Title: MD NEMAT ALI AND ANOTHER v. THE STATE AND OTHERS 

Decided on: 17th October 2023 

W.P.(CRL) 3045/2023 

Coram: HON’BLE MR. JUSTICE SAURABH BANERJE 

Introduction  

Delhi high court has directed to give protection to a major couple who are under threat for getting married against the will of their families on the basis of Article 21 of the Constitution of India, which gives Protection to Life and Personal Liberty to all persons whereby it is the inherent right of every individual to exercise personal choices, especially in matters relating to marriage. 

Facts of the case  

The petitioners are majors who got married to each other on 06.10.2023 according to Muslim rites and ceremonies. The Nikah Nama was duly registered by a Quazi in accordance with Muslim law. Respondent no.4 and 5 threatened the petitioners & petitioner no.1’s family members of dire consequences as the marriage was solemnized against the wishes of respondent no.4 and 5. A petition under Article 226 of the Constitution of India read with Section 482 Cr.P.C. has been filed by the petitioners seeking issuance of a writ in the nature of mandamus directing respondent nos.2 and 3 to provide protection to the petitioners against life and liberty threats given by respondent no.4 and 5 (father and uncle of the petitioner no.2). 

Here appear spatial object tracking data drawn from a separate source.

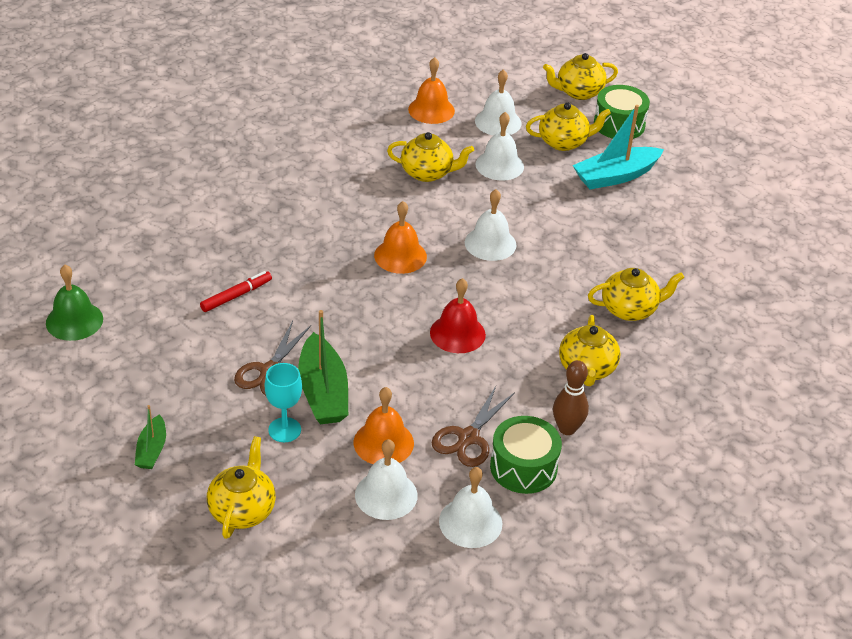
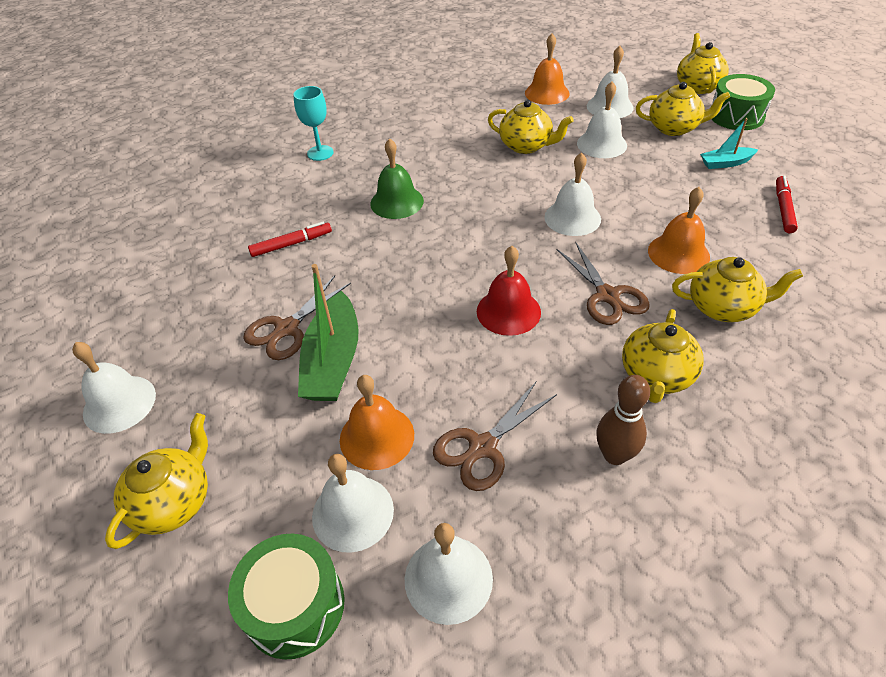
camera: 20 degrees right, 5 degrees up
green bell [46,265,103,341] -> green bell moved to [370,138,424,219]
green boat [135,405,166,469] -> white bell [72,342,156,434]
turquoise goblet [265,363,302,442] -> turquoise goblet moved to [293,86,334,161]
orange bell [374,201,427,274] -> orange bell moved to [648,187,710,274]
green drum [490,416,562,494] -> green drum moved to [228,534,345,660]
yellow teapot [543,53,618,100] -> yellow teapot turned 90 degrees clockwise [677,33,729,94]
turquoise boat [572,105,664,190] -> turquoise boat [700,118,758,169], size x0.55
none -> brown scissors [557,242,650,325]
none -> red marker [776,176,798,233]

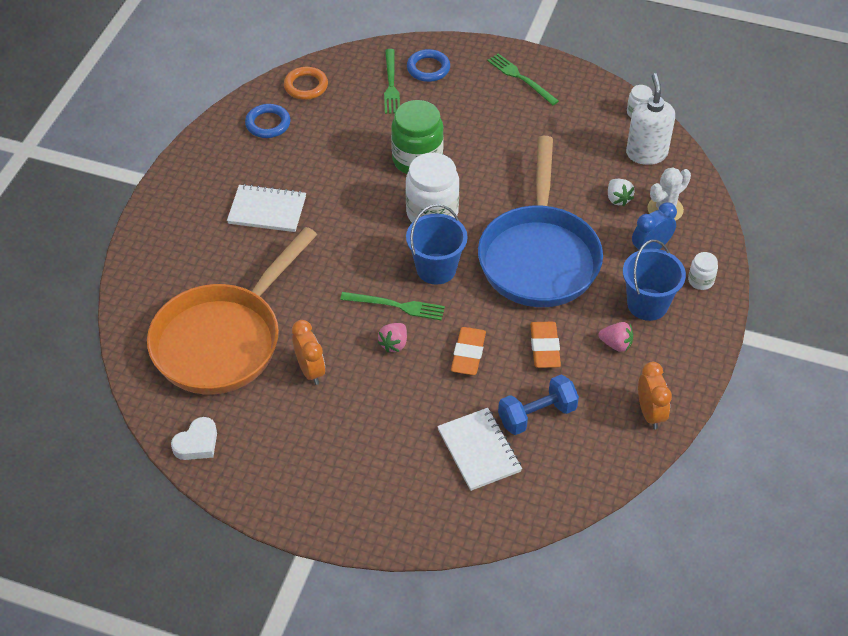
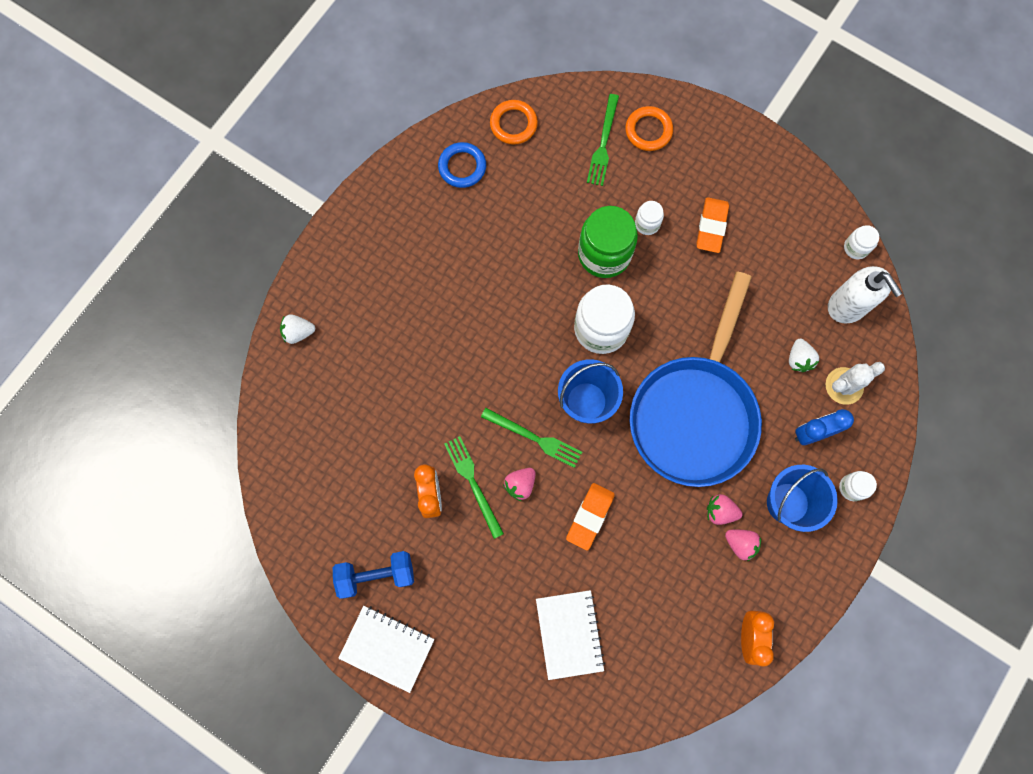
camera: 15 degrees right, 25 degrees up
orange pan [147,227,317,394] -> none
white heart [171,417,217,460] -> none
white notebook [227,184,306,232] -> white notebook moved to [338,606,434,693]
blue ring [407,49,450,82] -> orange ring [625,106,673,151]
green fork [487,53,559,105] -> green fork moved to [444,436,504,539]
blue dumbbell [498,375,579,435] -> blue dumbbell moved to [333,551,414,599]
orange eraser [530,322,561,368] -> orange eraser moved to [696,197,729,253]
white soap dispenser [626,73,675,165] -> white soap dispenser turned 135 degrees clockwise [828,266,902,324]
none -> white strawberry [280,314,315,344]
none -> white jar [635,201,664,235]
none -> pink strawberry [707,494,742,525]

Court Analysis and Decision 

The court finds that the petitioners in the present case are both major and are well within their rights to marry each other. Respondents no. 4 and 5, though family members of petitioner no.2, cannot be allowed to threaten the life and liberty of the petitioners, who do not require any social approval for their personal decisions and choices. Article 21 of The Constitution of India gives Protection of Life and Personal Liberty to all persons whereby it is the inherent right of every individual to exercise personal choices, especially in matters relating to marriage. Thus, the petitioners are well and truly entitled for protection under Article 21 of The Constitution of India. Accordingly, the petition was allowed, and the petitioners are free to call or get in touch with the officers of Jahangir Puri Police Station, Delhi, as and when the need arises. The station house officer and Beat Constable concerned were directed to take all possible steps to provide adequate assistance and protection to the petitioners, in accordance with law.